Dr. Lockridge is on the staff at Northeast Medical Center in St. Albans and at Copley Hospital in Morrisville where his patients have to travel for that treatment.

Meanwhile, the new two-bed infusion clinic at Lockridge’s NEKHO office is expected to serve an expanding number of patients, about 200-300 people, the clinic’s manager Danielle Wright said

A total of 1,200 people are or have been patients at NEKHO, she said, which also provides physical therapy, primary care, occupational medicine and Dr. Paul Julien’s ear, nose and throat practice.

The office also includes a blood lab.

To create the space, Lockridge took over an office in the main building, and created another office space in a separate building for Wright.

The clinic required special medical-grade flooring, provided as a donation by Lapierre and Sons of Newport City. “They’ve been really great for us,” she said.

“They did it with the community in mind and we really appreciate it,” he said.

The hospital has sold some equipment that is no longer needed at a fair price to the new clinic, they said.

Wright credited some of the staff at North Country Hospital for doing a great job assisting in the transfer of equipment and training in how to bill for the infusion clinic.

Once the clinic opens, Lockridge will shift his attention to the next phase, adding a chemotherapy clinic right at his Union Street location.

That’s a two- to five-year project that will require expansion for a clean room within the clinic and qualified personnel. The federal regulations are “huge” and so is the cost, at about $1 million.

Lockridge and Wright say that phase will require a big fund-raising effort. NEKHO has a non-profit status to raise money, an important addition, she said.

Lockridge has hired a specialized contractor to design the addition.

He considers it important to provide chemotherapy here because it plays a key role in some cancer treatments, he said.

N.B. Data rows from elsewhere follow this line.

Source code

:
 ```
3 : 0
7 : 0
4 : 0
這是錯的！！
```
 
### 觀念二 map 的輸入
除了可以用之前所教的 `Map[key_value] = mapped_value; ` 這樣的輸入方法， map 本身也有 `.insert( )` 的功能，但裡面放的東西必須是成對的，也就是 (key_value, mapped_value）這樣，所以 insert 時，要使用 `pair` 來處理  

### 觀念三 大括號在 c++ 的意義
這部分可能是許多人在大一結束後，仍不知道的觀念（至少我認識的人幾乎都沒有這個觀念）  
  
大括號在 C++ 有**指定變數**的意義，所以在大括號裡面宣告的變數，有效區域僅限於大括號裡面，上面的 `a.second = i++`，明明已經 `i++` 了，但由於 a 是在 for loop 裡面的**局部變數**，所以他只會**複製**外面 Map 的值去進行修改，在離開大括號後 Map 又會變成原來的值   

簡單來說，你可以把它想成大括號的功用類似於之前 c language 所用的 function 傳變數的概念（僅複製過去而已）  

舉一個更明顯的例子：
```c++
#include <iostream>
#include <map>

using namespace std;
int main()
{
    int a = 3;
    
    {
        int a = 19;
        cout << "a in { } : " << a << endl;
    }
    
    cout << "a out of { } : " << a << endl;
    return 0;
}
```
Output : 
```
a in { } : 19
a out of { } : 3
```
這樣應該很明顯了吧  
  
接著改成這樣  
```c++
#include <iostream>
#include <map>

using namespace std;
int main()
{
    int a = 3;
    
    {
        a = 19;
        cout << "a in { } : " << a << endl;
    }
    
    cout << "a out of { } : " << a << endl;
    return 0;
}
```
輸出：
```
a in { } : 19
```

For example, early-stage breast cancer might be treated with radiation and hormone therapy. Breast cancer found in the middle stages, locally advanced, would require chemotherapy as well, he said.

“Those are the ones,” he said, that require the widest range of therapies to provide the best percentage of lifespan for the patients.

Lockridge and staff help patients in other ways.

NEKHO will hold its third annual Brew Fest fundraiser for a patient’s fund on Saturday, July 8 at 1 p.m. at Kingdom Brewing on Coburn Hill in Newport, which goes to assist patients who need financial help. Other fund-raisers will be held for the new clinic’s expansion.

Lockridge said the loss of the North Country cancer clinic just fit into what he’s wanted to do.

“Professionally I want to keep practicing my specialty, do it right and have it under my control,” he said.